Fast alles mussten sie zuhause zurücklassen und konnten nur das Allernötigste einpacken. "Ich habe meinen Teddybären mitgenommen. Aber ich vermisse mein Bett zuhause", sagt Malak. Die meisten ihrer Freunde und Bekannten haben inzwischen ebenfalls ihre Heimatstadt verlassen und versuchen, in sichereren Regionen des Landes unterzukommen.
Hintergrund: Wirtschaftskrise, marodes Gesundheitssystem, hohe Flüchtlingszahlen
Der Krieg in der Region verschärft die schon zuvor angespannte Lage im Libanon massiv. Seit Jahren herrscht eine Wirtschaftskrise im Land. Immer mehr Kinder wachsen in Armut auf. Lebensmittelpreise sind in die Höhe geschnellt. Wegen der Inflation haben die meisten Eltern nicht mehr genug Einkommen, um ihre Kinder ausreichend mit Essen zu versorgen. Das Haushaltseinkommen der meisten Familien liegt unterhalb der Armutsgrenze, viele Menschen sind arbeitslos.
Das Gesundheitssystem ist seit Jahren überlastet. In vielen Krankenhäusern gibt es nicht genug Personal und Medikamente, oft fehlt sogar der Strom. Einige Krankenhäuser mussten bereits ihren Betrieb einstellen.

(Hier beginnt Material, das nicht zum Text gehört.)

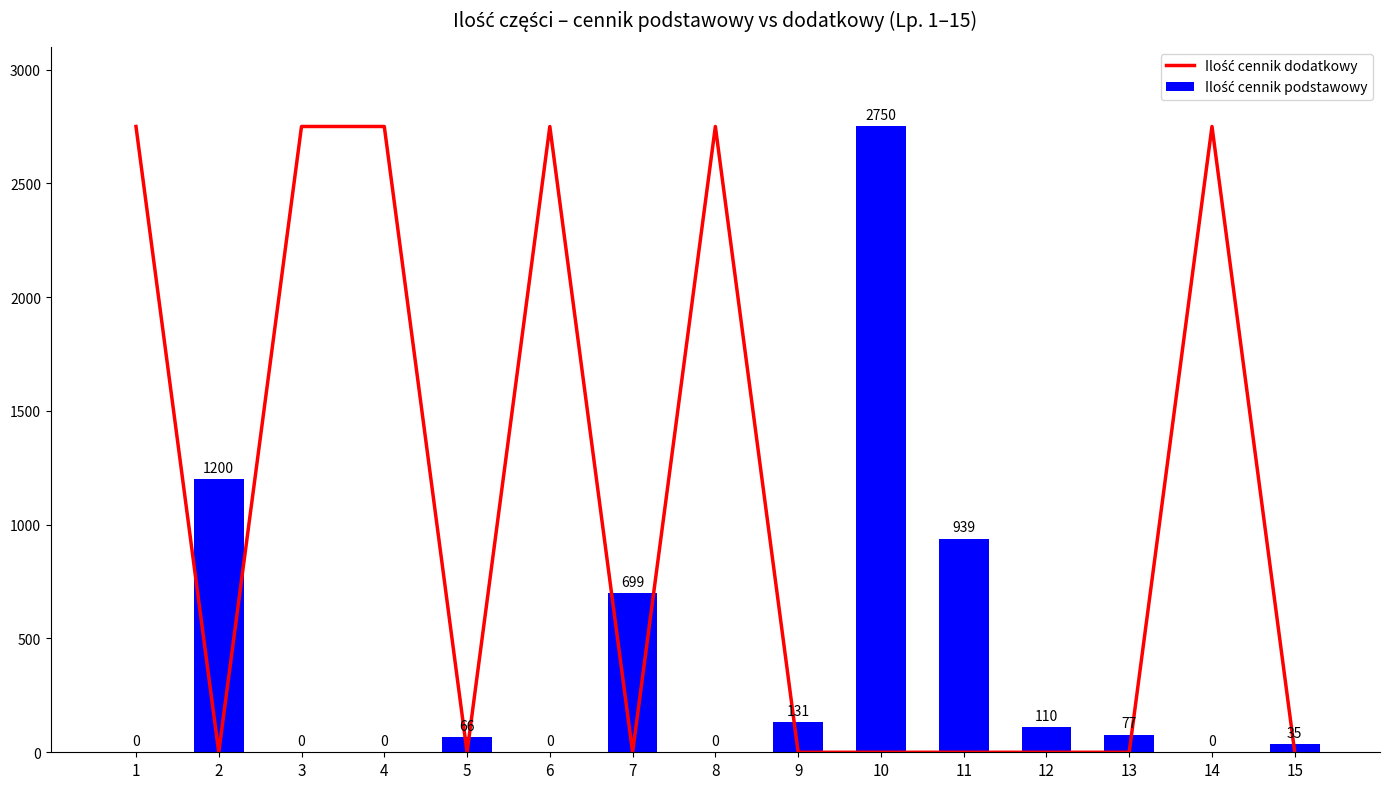

True or false: Ilość cennik dodatkowy has a value of 0 at 7.

True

Auch in Sachen Bildung steckt das Land in einer Krise. Schon vor dem aktuellen Konflikt gingen über 700.000 Kinder nicht zur Schule. Jetzt müssen noch mehr Kinder vor allem im Süden des Libanons ihre Schulbildung unterbrechen, denn viele von ihnen sind auf der Flucht und bei den Angriffen werden auch Schulen beschädigt. Manche Eltern im südlichen Libanon sehen keine andere Möglichkeit mehr, als ihre Kinder aus wirtschaftlichen Gründen arbeiten zu lassen oder ihre Töchter viel zu früh zu verheiraten.

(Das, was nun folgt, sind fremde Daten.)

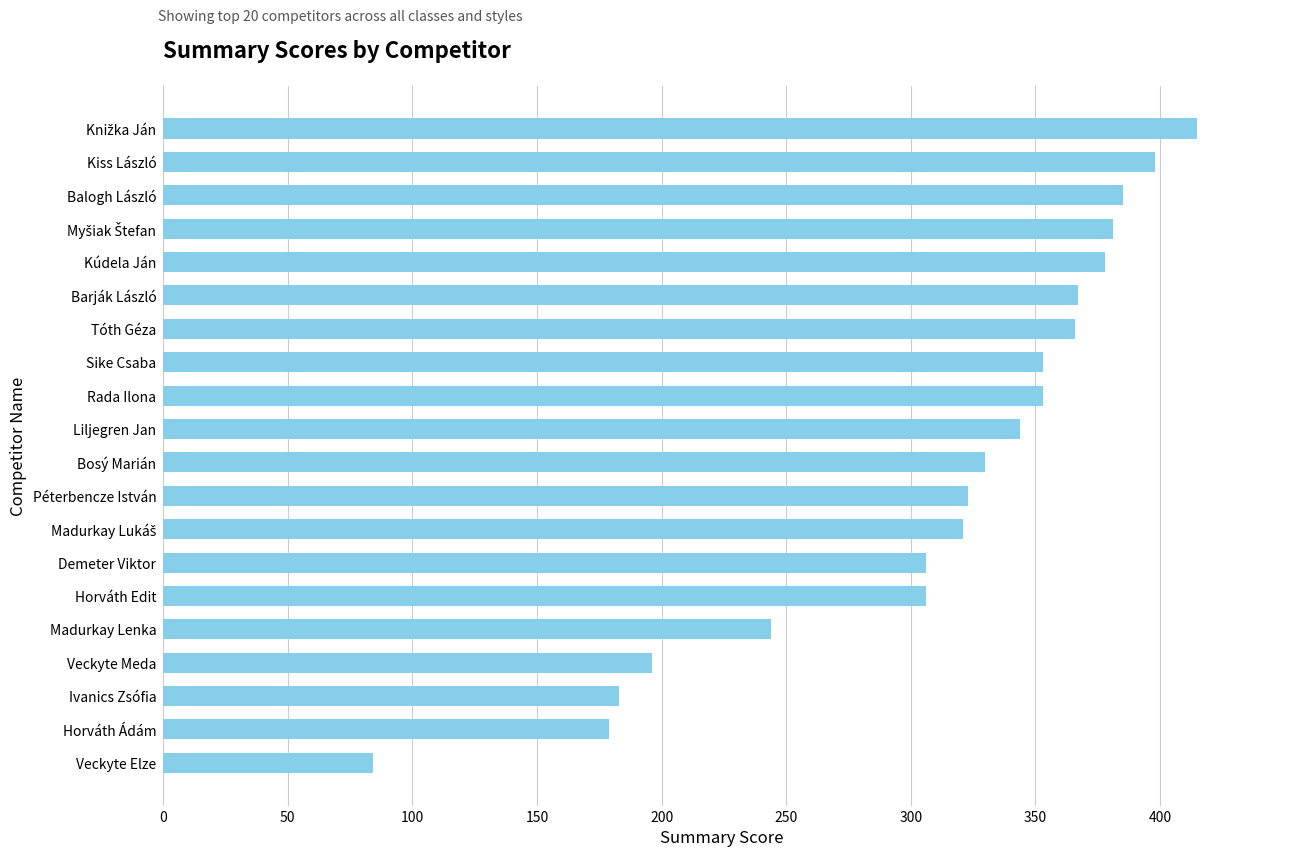

What is the average value?

311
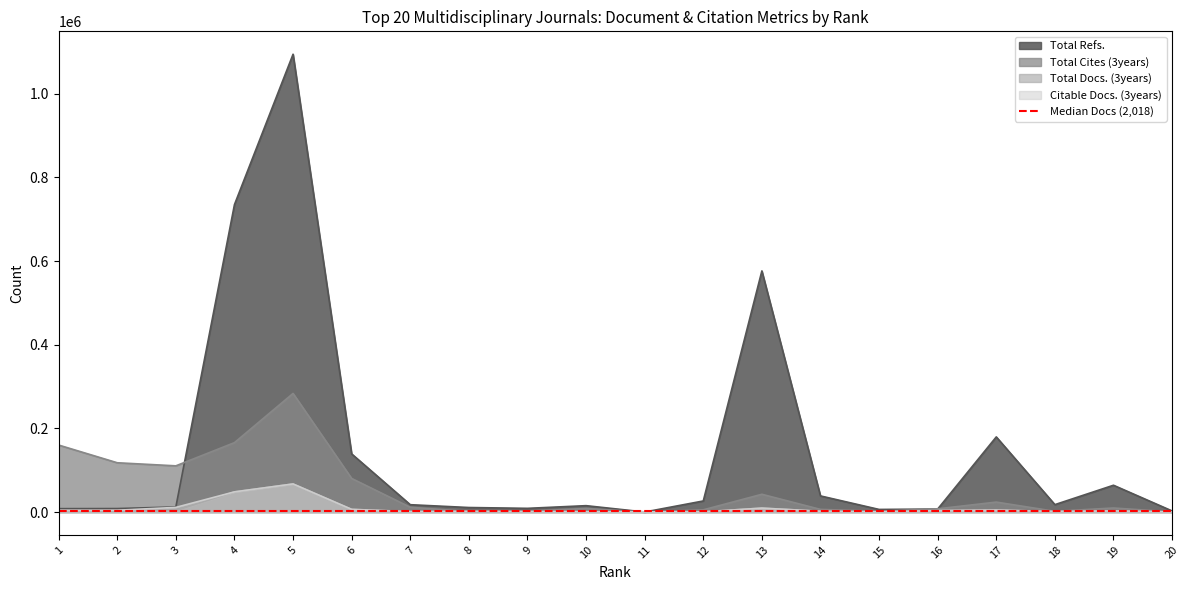

Reading left to right, extract all data points from this chart.

Total Docs. (3years): 3770	2181	3661	48154	67114	6342	1108	1542	898	807	22	450	9327	1855	318	3385	4627	1264	2712	87
Total Cites (3years): 160102	117779	110408	165901	283579	80234	11378	1199	1966	8387	8	5200	42416	6239	1801	7668	23716	1684	9593	349
Citable Docs. (3years): 3840	4229	11055	48149	67062	6311	812	1379	898	664	5	449	9314	1842	315	3372	4602	1215	2712	87
Total Refs.: 8037	8261	12117	735160	1094778	138962	17495	10737	8780	15176	0	26414	576558	38483	6150	7089	179622	17656	64008	2541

Der Libanon ist außerdem das Land mit den pro Einwohner*in meisten Vertriebenen weltweit. In den vergangenen Jahren hat das Land sehr vielen Geflüchteten aus dem Nachbarland Syrien Zuflucht gewährt, die vor dem dortigen Krieg geflohen sind: Rund 1,5 Millionen Syrerinnen und Syrer leben im Libanon in Notunterkünften und Flüchtlingscamps. Seit Jahrzehnten ist der Libanon auch das Zuhause von mehr als 200.000 palästinensischen Flüchtlingen. Viele der Geflüchteten sind besonders auf Spenden und humanitäre Hilfe angewiesen.
UNICEF ist seit 1948 als Kinderhilfsorganisation im Libanon aktiv.
Zahlen und Fakten zum Libanon:
- Hauptstadt: Beirut
- Einwohnerzahl: ca. 6 Millionen
- Nachbarländer: Israel, Syrien
- Amtssprache: Arabisch
Aktuelle Herausforderungen im Land:
- hohe Arbeitslosigkeit
- zunehmende Armut in der Bevölkerung
- starke Inflation
- anhaltende Wirtschaftskrise
- Bildungskrise
- hohe Zahl an Geflüchteten vor allem aus dem Bürgerkriegsland Syrien
- Zehntausende Vertriebene durch eskalierende Gewalt im Süden des Libanons
Außerdem wissenswert:
- Im August 2020 kam es in der libanesischen Hauptstadt Beirut zu zwei schweren Explosionen, die enorme Zerstörung anrichteten. 200 Menschen starben durch die Explosionen, ganze Stadtviertel wurden in Trümmer gelegt. Schätzungsweise 100.000 Kinder waren von den Folgen der Explosionen betroffen. UNICEF leistete unmittelbar nach der Katastrophe Nothilfe und unterstützte hilfsbedürftige Kinder auch langfristig.